Further, the step 2 specifically includes the following steps:
the method comprises the following steps of utilizing a BERT-Bi-LSTM-CRF model based on a multi-head attention structure to complete knowledge extraction of unstructured data of medical records such as electronic medical records; the model is divided into three layers: the method comprises the following steps of (1) carrying out BERT pre-training on a model, a Bi-LSTM semantic fusion layer and a CRF optimal output layer; after the marked data is input into the model, firstly, the first layer of BERT pre-training model is used, text vectorization is realized by combining a multi-head attention model, different positions are simultaneously focused in the extraction process to input information representing different subspaces, and a plurality of attention layers are used for parallel calculation; then, inputting the vector expression sequence of the text into a second Bi-LSTM semantic fusion layer, and carrying out further semantic coding to obtain global sequence characteristics; and finally, the data enters a third CRF optimized output layer, so that the label sequence which has the highest probability and is most consistent with the semantics is output.
Further, the step 3 specifically includes the following steps:
an improved K-Means algorithm is adopted to automatically complete the determination work of the number of the clustering categories and perform clustering disambiguation; merging the overlapped structured data into the existing knowledge base through Pandas; and linking the entity object extracted from the unstructured data or the semi-structured data with the corresponding correct entity object in the knowledge base by adopting a Fusion similarity calculation method.
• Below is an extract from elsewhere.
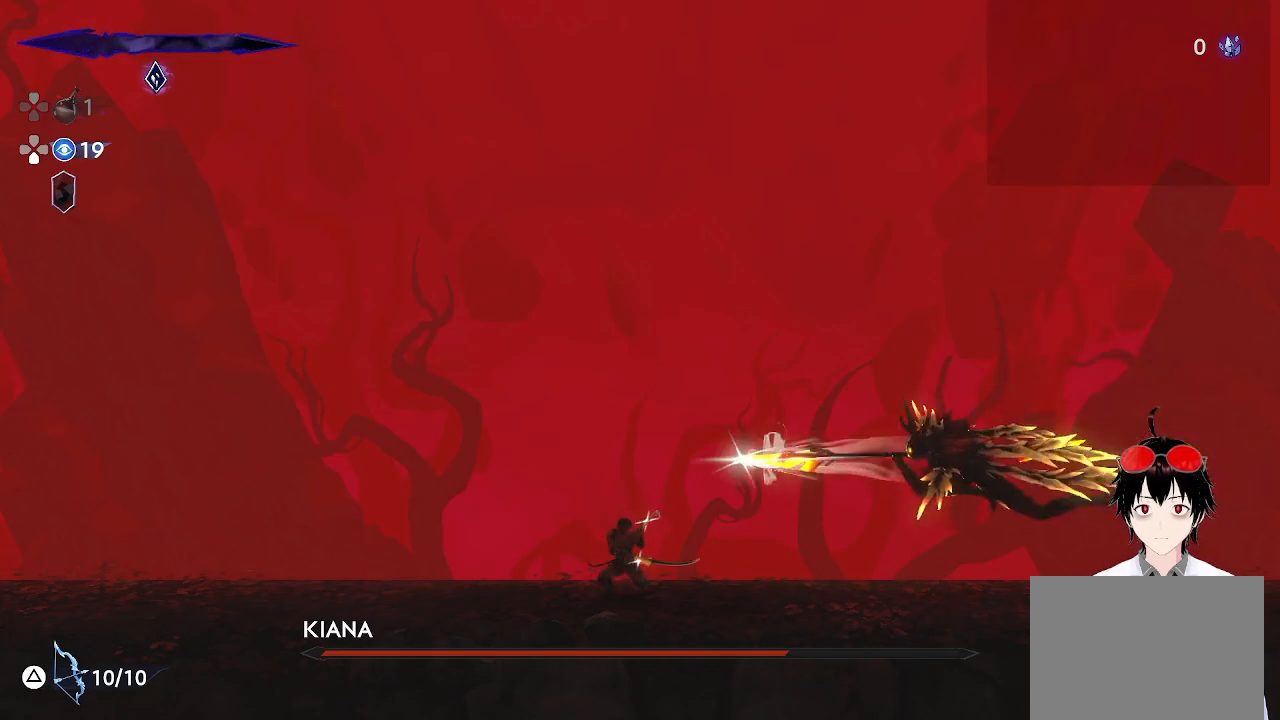
{"buttons": [], "left_stick": "center", "right_stick": "center", "events": [[150, "L1", "up"], [183, "left_stick", "center"]]}
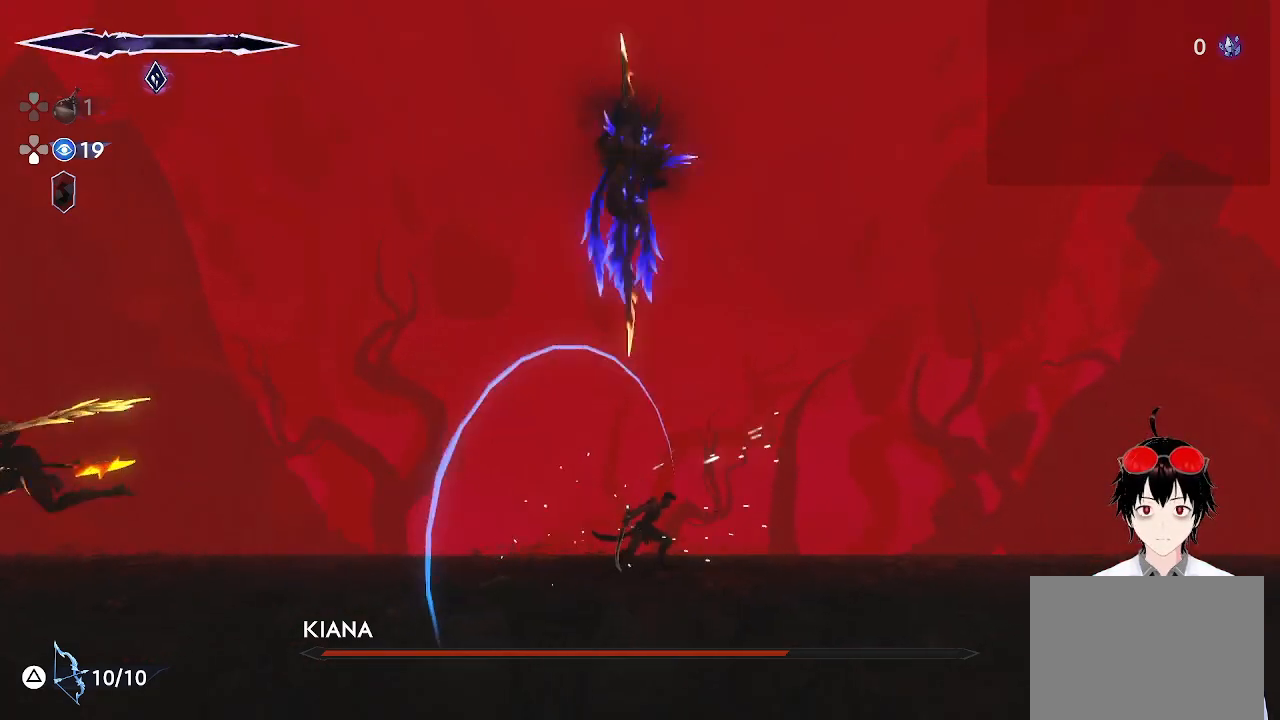
{"buttons": [], "left_stick": "center", "right_stick": "center", "events": [[233, "left_stick", "left"], [350, "R1", "down"], [450, "left_stick", "center"], [500, "R1", "up"]]}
Further, the improved K-Means algorithm flow is as follows:
the file to be processed n initializes the number of clusters, k is the number of clusters with different diseases D1、D2Is collected as a file of
Figure BDA0003725427340000023
The integer part of (a); selecting an initial aggregation point according to
Figure BDA0003725427340000021
Figure BDA0003725427340000022
Storing the aggregation point S in a set, and storing the index and the minimum distance in a set S'; calculating the difference value of the minimum distance between the two clustering points, and storing the difference value into a set S'; starting from the S' point with the largest distance difference, storing the previous aggregation point into a set S; starting from the clustering center K, obtaining a clustering result by applying a K-means clustering algorithm; k clustering centers can be automatically obtained, a final document set is obtained, and the disambiguation task is completed.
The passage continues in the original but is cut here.